Niklas is a 30-year-old football writer and podcaster who has been following the Bundesliga and German football since the early 90s. You can follow him on Twitter, @normusings, and listen to his opinions on @TalkingFussball and on the @AufstiegPod.


  1. It may be strange for a lot of you, duly so, but people need to understand it is really a task of the utmost difficulty for certain individuals to express their inner feelings.

    Thanks for the article.

  2. Thats one thing Bayern deserve a lot of credit in, their treatment of players who are having a hard time. As they have throughout the time Uli was in charge, hey’re doing a great job supporting Breno in all possibilities now.

  3. That’s great initiative by the professors to do that. Never really experienced anything like that at the universities here in the states, even after all the school shootings.

    Hard not to still be emotional about this but this can serve as a significant learning lesson for everyone involved in professional sports. At the end of the day, players are human beings vulnerable and frail to the same tensions and cracks as everyone else and need to be reacted to just the same.

  4. Fantastic piece Niklas.

    I think the layman just assumes that people who play professional sports really have their lives set out for them but, as you’ve pointed out, often times this isn’t the case. I don’t have a personal connection to Enke or the other footballing personalities mentioned in this story but there is a part of me that feels such great sadness when I read about them.

    People, footballers included, shouldn’t be afraid to tell people that there is something wrong. Telling someone about a broken ankle should not be easier than telling someone about depression, but sadly that is the case. Hopefully with the Enke book and the recent revelations from people like Rangnick, Fenin, Biermann, and Miller the culture of secrecy towards mental illness in sport can change.

  5. a similar situation is experienced at Bayern with Breno Borges.

    Young, talented, Brazilian, thought to be the next great Brazilian CB, highly touted, was brought to Munich, often injured, and when he played seemed to be inconsistent in showing his potential.

    Bayern MUST at all costs try to resuscitate his career.
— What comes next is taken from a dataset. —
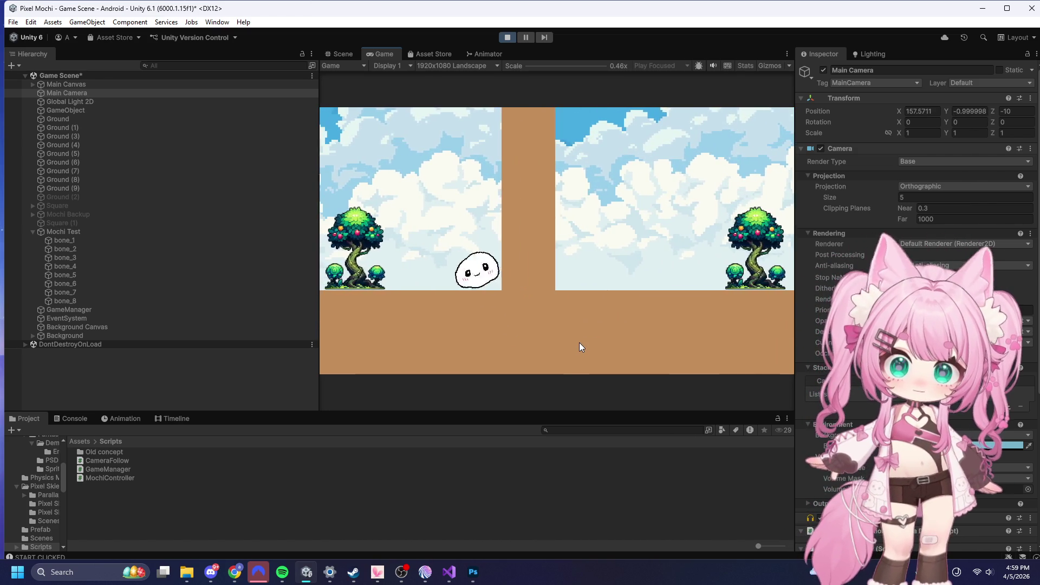
key("space")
This is a season to do it: the DFB Pokal is there, and for all intents and purposes, Breno’s career should be saved.

  6. Thank you for the article. I live in Hanover and witnessed the city’s reaction to his death. It was a collective trauma. On the following day, our university courses were spent to talk about the issue of depression and suicide. For the next week, you could feel the sadness everywhere across the city.

    I am convinced that depression is an important issue, especially in an environment that produces so much pressure on the players and on the coaches. Oliver Kahn once said you have to be very strong to admit your weaknesses. I think this is especially true for footballers who are under constant surveillance by the public. For the future I hope that teams and especially the fans try to support the player’s in need of treatment.

    I also want to advertise Ronald Reng’s Enke biography. It really is a great book that every football-fan should read.